Summary created by Smart Answers AI
In summary:
- Valve now provides developers with 30 days of average frame rate data for Steam Deck Verified games to help optimize handheld performance.
- PCWorld notes this data is crucial for monitoring performance after game updates and addressing discrepancies between Verified ratings and actual user experiences.
- The feature will expand to Steam Deck Playable games and could lead to developers displaying performance metrics on store pages.
The Steam Deck and other PC gaming handhelds can squeeze a shocking amount of performance out of relatively old integrated graphics hardware. But they’re still essentially tiny little laptops without dedicated GPUs. If you’re developing a 3D game on something like Unreal, it needs a bit of tuning to run well on handhelds. Now, Valve is giving developers a peek behind the curtain on Steam.
For games that are Steam Deck Verified, developers will get a readout of the last 30 days of average frame rate data collected by users who’ve opted in. “We’re providing this data because while customers overwhelmingly agree with the Verified rating for titles (>95%), it can be valuable for developers to better understand the experiences of customers who disagree, especially in the context of a specific title or update.” The view will later go out to Steam Deck Playable games (bootable but with user adjustments needed) at some point, too.

Valve
The timeline view makes sense, specifically for updates that negatively affect the performance of the Steam Deck (and positively, I suppose). Getting the average view for hundreds or thousands of players who are on nearly identical hardware is hugely beneficial. I think it might be even better if you could drill down into more hardware configurations. I’m sure a developer would like, say, an average of frame rates for users on the 8GB version of the RTX 4060 Ti card.

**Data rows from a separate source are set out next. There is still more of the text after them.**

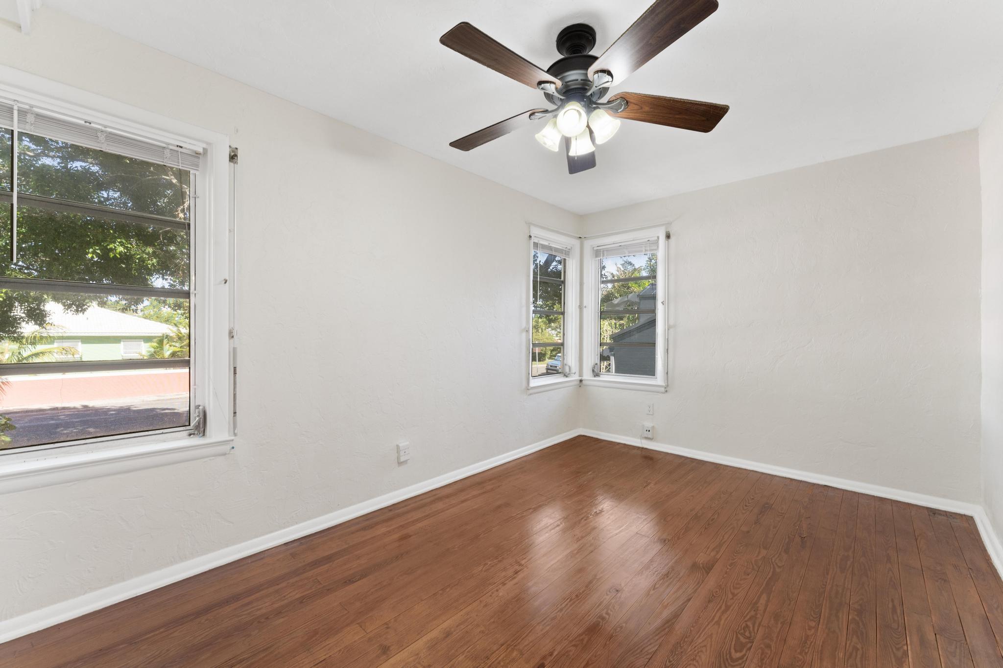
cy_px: 334
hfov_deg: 104.3
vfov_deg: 81.2
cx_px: 502
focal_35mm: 14
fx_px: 390
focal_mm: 14
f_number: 8
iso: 400
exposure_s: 1/5
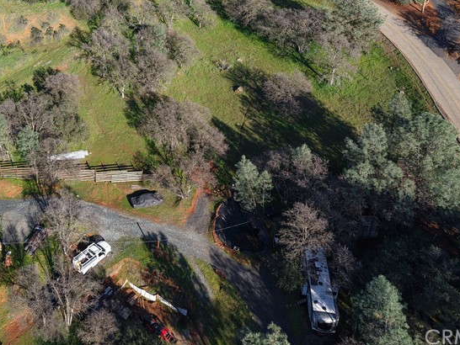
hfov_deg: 40.9
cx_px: 119
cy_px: 26
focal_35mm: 45
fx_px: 598
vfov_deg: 30.6
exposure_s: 1/2000
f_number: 1.8
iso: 110
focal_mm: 8.67
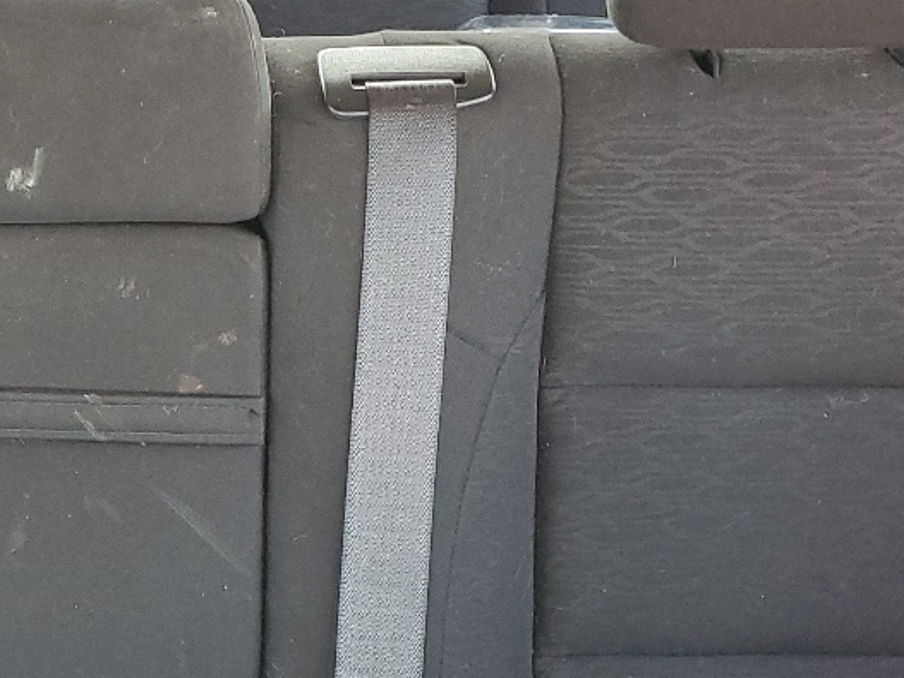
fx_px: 2063
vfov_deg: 18.5
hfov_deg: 23.8
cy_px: 508
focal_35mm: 79
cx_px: 31
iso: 165
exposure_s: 1/60.2
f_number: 1.5
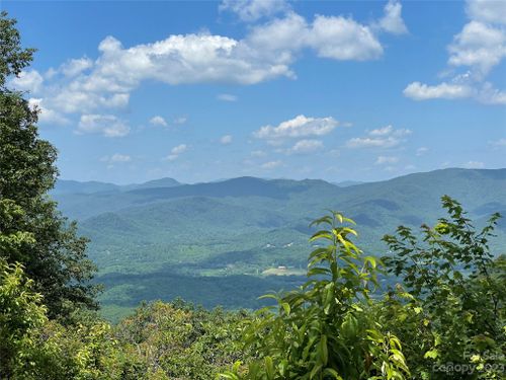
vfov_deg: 28.0
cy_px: 190
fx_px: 760
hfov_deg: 36.8
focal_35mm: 52
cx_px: 253
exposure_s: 1/2083
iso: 25
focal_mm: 6
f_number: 2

For that matter, regular users would probably like to have that data, too. “Will it run on Steam Deck?” is the question that the Verified system is designed to answer. But there’s a big difference between “it will run” and “it will run at 30 frames per second, occasionally shifting into 15 when you first enter a new area.” Sure, it makes sense why Steam wouldn’t get that detailed by default… but I imagine that some developers might choose to put something like “60 FPS average Steam Deck performance” on the store page, with a nice Valve-supplied chart to prove it. (And when I say “imagine,” what I mean is “please do this.” I want it.)
I have to assume that similar tools are being developed for the Steam Machine, with the further assumption that the Steam Machine will actually launch as planned later this year. With one delay already on the books due to all the insanity in the PC market right now, that’s beginning to look a lot less likely.